Exercise details:
The expected response is the complete listing below, restated exactly, with its pictures omitted.

Information:
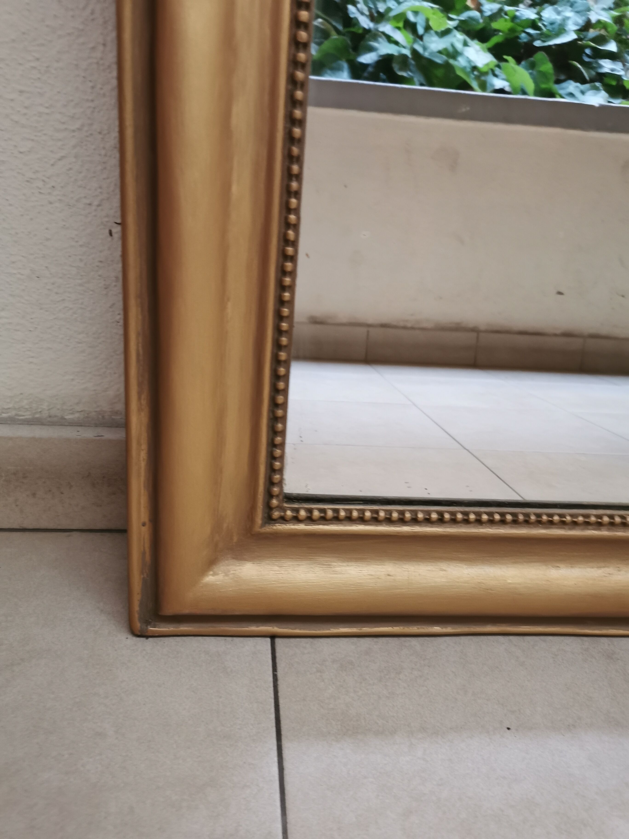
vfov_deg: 65.3
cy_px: 420
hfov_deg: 51.4
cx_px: 314
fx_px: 654
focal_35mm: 27
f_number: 1.8
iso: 320
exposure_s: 1/33.3
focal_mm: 5.58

Answer for the task:
vfov_deg: 65.3
cy_px: 420
hfov_deg: 51.4
cx_px: 314
fx_px: 654
focal_35mm: 27
f_number: 1.8
iso: 320
exposure_s: 1/33.3
focal_mm: 5.58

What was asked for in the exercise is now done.